Movie Making in New Mexico
Hungry Ghosts and Living
by Ron Ramsey

I had to see for myself.

After writing about its process for over a year, from Imagine Productions taking over Garson Studios in November ’02 to the invitation only showing in Santa Fe November ’03,  I finally caught “The Missing” last week on the big screen. It was Ron Howard, I had high hopes.

Argh! What a  horrible movie to look at.  My jaws hurt from clenching my teeth for two hours. All that money, all that talent, all that work, yet they still somehow made New Mexico, and Cate Blanchett look grim and ugly. 

I’m not here to pile on another bad review of “The Missing.”  There are plenty
of those.  I’m after bigger game, to ponder a paradox, to ask a question that has bugged me for 14 years, ever since I worked as an extra on the loathsome “Young Guns 2.”  The question is: Why, when these big time filmmakers come to work in New Mexico, are the movies they make here consistently wretched?

Screenwriter William Goldman wrote in his book:  “There are three types of movies.  Those that try to be good and succeed, those that try to be good and fail, and those that have no intention of being any good.  Most movies fall in the last category.” 

Let’s not concern ourselves with the third category type—movies like Ravenhawk, Kickboxer 4, Suspect Zero, Santa Fe, drivel of that ilk.  Plenty of those have been made in New Mexico. 

Kickboxer 4 would make a terrific case study for practitioners of alternative healing.  How to restore the Chi of a person whose life force had been completely sucked out after watching Kickboxer 4. If the Devil ever comes to your door, invite her in to watch K4.  She’ll never bother you again.

GOAL OF THE EXERCISE — Quote the essay on movie making in New Mexico word for word from "Movie Making in" to "grim and ugly.".

RECORDS SHOWN —

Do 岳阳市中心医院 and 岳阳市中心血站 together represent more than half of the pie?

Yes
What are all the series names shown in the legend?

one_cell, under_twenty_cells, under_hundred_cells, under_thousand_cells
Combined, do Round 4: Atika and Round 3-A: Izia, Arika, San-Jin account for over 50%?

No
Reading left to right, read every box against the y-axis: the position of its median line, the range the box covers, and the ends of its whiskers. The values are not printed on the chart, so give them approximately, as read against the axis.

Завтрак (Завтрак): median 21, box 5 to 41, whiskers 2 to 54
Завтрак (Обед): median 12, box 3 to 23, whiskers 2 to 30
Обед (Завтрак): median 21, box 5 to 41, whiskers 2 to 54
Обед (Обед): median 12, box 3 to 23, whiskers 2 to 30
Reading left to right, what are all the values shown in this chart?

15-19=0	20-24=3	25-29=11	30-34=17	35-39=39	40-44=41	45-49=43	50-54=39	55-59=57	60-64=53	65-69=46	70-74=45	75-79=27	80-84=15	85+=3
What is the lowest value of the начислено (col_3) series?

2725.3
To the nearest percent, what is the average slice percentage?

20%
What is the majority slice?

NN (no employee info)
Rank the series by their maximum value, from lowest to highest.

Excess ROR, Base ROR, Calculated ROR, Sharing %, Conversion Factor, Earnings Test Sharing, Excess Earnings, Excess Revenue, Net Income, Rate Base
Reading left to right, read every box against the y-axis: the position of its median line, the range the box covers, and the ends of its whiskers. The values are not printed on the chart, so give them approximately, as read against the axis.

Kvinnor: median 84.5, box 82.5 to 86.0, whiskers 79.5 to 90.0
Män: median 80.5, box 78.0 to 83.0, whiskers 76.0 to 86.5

OUTPUT OF THE EXERCISE —
Movie Making in New Mexico
Hungry Ghosts and Living
by Ron Ramsey

I had to see for myself.

After writing about its process for over a year, from Imagine Productions taking over Garson Studios in November ’02 to the invitation only showing in Santa Fe November ’03,  I finally caught “The Missing” last week on the big screen. It was Ron Howard, I had high hopes.

Argh! What a  horrible movie to look at.  My jaws hurt from clenching my teeth for two hours. All that money, all that talent, all that work, yet they still somehow made New Mexico, and Cate Blanchett look grim and ugly.